If you got a share of the $840 billion in taxpayer money doled out through the American Recovery and Reinvestment Act of 2009, but have not been telling the government what you've been doing with it, you could be among the latest 303 entries on the U.S. government's "Wall of Shame."
Similar to anyone getting any government grant, organizations that get a piece of the American Recovery and Reinvestment Act (ARRA) pie are required by law to report to the government every January, April, July, and October exactly how they are using your money. While most do, some do not, and they make the Wall of Shame.
Also See: The Truth About Government Grants
You can see exactly how the "good guys," the organizations that are not on the Wall of Shame, are using their ARRA funds on the Recovery.gov web site. Remember that all ARRA-funded projects are supposed to somehow create and save jobs, while spurring new economic activity.

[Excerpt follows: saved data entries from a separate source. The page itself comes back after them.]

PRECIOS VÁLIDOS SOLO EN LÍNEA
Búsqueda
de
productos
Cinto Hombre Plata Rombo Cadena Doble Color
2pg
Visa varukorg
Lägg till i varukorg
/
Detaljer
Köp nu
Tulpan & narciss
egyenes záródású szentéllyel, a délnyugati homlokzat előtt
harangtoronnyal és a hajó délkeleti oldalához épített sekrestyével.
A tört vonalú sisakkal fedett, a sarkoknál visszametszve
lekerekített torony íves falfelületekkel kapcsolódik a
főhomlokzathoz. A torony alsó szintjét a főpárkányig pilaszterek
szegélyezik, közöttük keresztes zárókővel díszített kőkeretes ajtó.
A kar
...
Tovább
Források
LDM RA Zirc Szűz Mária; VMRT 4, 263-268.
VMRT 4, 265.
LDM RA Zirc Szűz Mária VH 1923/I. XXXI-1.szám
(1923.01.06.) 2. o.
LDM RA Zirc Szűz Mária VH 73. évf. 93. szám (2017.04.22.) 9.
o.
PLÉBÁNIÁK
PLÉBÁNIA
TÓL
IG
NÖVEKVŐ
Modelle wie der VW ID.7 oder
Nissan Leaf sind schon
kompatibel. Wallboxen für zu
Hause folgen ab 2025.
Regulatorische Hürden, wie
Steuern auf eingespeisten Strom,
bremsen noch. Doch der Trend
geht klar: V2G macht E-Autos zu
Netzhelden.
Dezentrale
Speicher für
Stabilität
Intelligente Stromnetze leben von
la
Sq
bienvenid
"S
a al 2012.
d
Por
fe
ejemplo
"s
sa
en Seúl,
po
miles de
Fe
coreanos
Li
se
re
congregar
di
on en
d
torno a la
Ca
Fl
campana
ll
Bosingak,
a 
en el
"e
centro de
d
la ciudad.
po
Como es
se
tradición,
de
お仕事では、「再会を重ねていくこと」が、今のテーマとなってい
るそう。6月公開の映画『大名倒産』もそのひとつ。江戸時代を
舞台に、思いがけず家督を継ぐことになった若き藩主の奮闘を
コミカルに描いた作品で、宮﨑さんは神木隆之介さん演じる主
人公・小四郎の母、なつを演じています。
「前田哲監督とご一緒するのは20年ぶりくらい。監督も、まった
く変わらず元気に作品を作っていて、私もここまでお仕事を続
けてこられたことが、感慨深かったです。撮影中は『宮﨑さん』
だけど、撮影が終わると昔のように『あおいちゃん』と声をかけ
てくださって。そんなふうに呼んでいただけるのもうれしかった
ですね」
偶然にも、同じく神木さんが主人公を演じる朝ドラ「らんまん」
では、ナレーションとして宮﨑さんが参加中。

According to Recovery.gov, 139 (46%) of the latest 303 Wall of Shame scofflaws are city and county law enforcement agencies that received ARRA grants from the Department of Justice. Some of these law enforcement agencies received grants under the federal COPS program, which promotes community policing efforts.
Big and small law enforcement agencies failed to report, including the City of Pittsburgh's police department, blaming technical problems for its failure to submit reports on its use of a $144,000 COPS grant for the last two reporting periods.
Overall, the 303 missing reports involve nearly $1.2 billion in Recovery Act funds.
Excuses, Excuses... Why didn't the infamous members of the Wall of Shame fail to report how they've been spending your Recovery Act money? According to Recovery.gov, most blamed technical and administrative issues, including lack of adequate personnel. But there were other, not-so-good excuses.
A New York company that had received a $43.1 million loan guarantee from the Department of Energy finally revealed that it had missed the last two reporting periods because it had declared bankruptcy.
The Milwaukee County Transit System said it simply "forgot" to report on its use of a $25,682,975 grant from the Federal Transit Administration (FTA). The FTA said the grant would be cancelled unless the transit system regained its memory.
But taking the cake for lame excuses has to be the company that failed to report on its $4 million government contract because its officials were "out of the office."